26. Memorandum From the Counselor of the Department of State (Sonnenfeldt) to Secretary of State Kissinger 1

SUBJECT

  • Apparent Deadlock with Jackson on Waiver of Title IV Provisions

As I informed you in my preliminary memo of August 22, Jackson has sent us an amendment to his amendment of Title IV of the Trade Bill which would require annual affirmative action by Congress to renew the waiver.2 The language of this Jackson text is extremely complex and convoluted, using the War Powers Resolution3 as a model.

It seems to me that there has to be another high-level discussion with the Senators because we are simply not on the same wavelength on this matter. The only move on our part that I can see at this point is to modify our own waiver language such that the President’s action could be vetoed by only one House rather than both.

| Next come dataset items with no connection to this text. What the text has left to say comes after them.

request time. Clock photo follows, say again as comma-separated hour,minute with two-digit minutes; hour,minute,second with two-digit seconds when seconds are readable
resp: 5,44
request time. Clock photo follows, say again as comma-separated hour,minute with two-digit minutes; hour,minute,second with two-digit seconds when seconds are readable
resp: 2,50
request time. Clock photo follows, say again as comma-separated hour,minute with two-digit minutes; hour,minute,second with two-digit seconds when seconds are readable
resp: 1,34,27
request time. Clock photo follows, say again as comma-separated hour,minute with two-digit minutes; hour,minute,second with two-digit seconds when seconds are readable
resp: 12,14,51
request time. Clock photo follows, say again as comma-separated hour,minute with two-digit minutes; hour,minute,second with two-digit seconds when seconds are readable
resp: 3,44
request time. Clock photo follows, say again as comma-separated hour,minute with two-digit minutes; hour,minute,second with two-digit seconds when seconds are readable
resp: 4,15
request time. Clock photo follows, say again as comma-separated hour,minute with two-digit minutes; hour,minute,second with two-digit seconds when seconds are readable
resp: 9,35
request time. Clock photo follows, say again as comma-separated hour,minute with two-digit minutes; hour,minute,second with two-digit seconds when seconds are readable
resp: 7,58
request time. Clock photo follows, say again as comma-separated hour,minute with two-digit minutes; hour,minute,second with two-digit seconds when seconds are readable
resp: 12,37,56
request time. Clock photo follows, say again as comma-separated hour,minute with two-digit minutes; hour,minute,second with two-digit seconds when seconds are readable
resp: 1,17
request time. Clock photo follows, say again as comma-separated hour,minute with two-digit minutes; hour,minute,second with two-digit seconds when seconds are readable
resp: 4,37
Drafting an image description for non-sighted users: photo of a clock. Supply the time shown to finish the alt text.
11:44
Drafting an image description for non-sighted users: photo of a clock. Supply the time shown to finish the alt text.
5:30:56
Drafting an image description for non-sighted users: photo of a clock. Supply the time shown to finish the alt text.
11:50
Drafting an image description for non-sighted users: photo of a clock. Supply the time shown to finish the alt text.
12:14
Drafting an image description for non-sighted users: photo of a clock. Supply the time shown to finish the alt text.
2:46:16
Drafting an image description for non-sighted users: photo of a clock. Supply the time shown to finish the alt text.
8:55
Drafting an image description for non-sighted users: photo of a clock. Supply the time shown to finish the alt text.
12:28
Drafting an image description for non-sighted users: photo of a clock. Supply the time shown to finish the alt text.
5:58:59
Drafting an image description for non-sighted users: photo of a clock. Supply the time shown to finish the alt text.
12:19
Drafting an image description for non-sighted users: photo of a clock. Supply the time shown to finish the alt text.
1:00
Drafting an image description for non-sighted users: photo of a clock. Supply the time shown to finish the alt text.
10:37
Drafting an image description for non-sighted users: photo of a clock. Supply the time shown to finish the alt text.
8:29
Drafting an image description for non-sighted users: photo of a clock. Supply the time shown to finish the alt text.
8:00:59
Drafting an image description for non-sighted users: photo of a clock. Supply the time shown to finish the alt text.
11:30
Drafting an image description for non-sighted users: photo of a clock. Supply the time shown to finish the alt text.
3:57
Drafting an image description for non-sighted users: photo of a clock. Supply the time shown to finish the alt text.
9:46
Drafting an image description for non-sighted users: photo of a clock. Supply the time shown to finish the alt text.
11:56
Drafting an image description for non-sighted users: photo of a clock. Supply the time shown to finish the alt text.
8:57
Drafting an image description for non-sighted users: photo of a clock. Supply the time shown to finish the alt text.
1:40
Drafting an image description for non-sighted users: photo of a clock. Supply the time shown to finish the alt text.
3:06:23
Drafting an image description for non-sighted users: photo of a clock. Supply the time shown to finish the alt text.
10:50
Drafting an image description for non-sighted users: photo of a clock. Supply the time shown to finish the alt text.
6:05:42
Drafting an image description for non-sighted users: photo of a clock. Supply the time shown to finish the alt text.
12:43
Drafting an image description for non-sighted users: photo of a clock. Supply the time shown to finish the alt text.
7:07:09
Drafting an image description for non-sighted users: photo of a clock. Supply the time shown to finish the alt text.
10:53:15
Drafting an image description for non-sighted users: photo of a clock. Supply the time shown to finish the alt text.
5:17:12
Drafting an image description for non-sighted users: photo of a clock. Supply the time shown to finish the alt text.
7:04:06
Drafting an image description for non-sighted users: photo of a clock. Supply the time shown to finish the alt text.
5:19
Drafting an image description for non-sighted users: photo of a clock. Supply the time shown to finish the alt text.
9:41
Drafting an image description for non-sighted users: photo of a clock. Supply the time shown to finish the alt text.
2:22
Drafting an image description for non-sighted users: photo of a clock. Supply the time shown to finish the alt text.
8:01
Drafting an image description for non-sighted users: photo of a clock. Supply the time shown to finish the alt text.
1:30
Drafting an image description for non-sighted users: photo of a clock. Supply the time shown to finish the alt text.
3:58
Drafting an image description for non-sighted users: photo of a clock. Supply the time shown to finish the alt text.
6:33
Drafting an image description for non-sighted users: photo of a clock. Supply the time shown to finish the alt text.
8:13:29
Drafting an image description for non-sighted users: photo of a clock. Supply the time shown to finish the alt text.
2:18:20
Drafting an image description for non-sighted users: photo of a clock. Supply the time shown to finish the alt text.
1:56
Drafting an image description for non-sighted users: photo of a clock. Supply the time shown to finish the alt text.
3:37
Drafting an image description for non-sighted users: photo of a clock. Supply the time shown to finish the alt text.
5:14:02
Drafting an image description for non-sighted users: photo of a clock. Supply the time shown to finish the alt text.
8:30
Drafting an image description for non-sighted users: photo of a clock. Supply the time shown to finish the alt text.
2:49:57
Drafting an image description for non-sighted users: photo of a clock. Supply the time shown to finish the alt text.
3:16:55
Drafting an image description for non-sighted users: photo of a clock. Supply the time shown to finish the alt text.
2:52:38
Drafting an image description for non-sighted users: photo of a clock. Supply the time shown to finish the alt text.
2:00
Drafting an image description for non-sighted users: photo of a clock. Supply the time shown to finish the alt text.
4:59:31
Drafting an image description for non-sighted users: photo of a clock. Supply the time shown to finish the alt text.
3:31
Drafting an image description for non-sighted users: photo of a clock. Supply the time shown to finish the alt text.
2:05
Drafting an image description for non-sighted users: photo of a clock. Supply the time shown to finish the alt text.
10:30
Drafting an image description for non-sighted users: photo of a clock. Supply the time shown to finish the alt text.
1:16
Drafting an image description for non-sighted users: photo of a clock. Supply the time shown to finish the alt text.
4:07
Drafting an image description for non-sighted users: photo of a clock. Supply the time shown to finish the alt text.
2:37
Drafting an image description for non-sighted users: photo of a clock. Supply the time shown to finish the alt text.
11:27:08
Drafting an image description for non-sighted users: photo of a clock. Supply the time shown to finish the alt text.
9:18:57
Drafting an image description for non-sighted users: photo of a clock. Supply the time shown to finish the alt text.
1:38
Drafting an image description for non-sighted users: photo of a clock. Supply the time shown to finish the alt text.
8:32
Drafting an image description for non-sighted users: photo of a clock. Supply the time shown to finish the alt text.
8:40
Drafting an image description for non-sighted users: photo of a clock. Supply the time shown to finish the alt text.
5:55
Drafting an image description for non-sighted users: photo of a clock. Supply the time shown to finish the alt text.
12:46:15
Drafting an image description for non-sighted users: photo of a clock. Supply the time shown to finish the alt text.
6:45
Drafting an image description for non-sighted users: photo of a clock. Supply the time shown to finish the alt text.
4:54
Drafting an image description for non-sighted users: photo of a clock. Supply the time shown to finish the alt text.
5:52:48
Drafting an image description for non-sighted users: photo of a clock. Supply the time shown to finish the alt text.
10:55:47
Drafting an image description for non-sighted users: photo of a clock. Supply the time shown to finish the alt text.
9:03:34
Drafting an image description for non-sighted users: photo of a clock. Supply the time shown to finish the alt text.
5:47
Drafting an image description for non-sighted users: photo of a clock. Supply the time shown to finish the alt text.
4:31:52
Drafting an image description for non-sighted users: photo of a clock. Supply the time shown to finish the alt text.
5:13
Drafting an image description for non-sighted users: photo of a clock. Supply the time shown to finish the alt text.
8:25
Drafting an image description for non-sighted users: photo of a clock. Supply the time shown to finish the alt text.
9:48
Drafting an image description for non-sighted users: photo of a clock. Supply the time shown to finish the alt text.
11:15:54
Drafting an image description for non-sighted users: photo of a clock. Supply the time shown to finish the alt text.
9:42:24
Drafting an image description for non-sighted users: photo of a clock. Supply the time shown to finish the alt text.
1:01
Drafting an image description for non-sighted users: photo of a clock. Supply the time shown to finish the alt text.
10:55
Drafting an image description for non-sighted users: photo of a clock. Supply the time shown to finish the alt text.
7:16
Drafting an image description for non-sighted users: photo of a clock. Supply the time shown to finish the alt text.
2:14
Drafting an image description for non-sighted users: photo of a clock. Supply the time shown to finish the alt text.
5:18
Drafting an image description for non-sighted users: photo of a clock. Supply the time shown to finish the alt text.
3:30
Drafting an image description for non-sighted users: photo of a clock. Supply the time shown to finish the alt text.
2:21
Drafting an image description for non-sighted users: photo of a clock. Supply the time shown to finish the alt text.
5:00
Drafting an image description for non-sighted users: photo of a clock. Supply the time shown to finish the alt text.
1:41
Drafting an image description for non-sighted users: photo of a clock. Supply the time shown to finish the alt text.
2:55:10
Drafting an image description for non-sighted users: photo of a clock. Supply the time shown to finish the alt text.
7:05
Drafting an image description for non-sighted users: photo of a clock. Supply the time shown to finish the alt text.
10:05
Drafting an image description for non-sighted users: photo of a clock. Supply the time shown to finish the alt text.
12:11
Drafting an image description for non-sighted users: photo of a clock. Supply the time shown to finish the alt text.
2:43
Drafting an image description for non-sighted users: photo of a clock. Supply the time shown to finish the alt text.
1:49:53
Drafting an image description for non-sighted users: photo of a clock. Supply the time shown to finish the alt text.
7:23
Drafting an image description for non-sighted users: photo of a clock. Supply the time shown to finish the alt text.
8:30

As I mentioned in my earlier memo, Jackson’s reading of the President’s position was that the only concern related to the possibility of filibusters or time gaps which would permit the waiver to lapse for a period of time. This problem appears to have been taken care of in the elaborate provisions and safeguards written into the Jackson text. Jackson does not acknowledge that the President rejects the entire concept of affirmative Congressional action after the first waiver.

Following is a more detailed analysis of the Jackson text which I have done with the assistance of Phil Trimble of L. If, by some off chance there were a disposition to go along with Jackson’s concept there would have to be a detailed negotiation of his provisions by qualified legislative experts.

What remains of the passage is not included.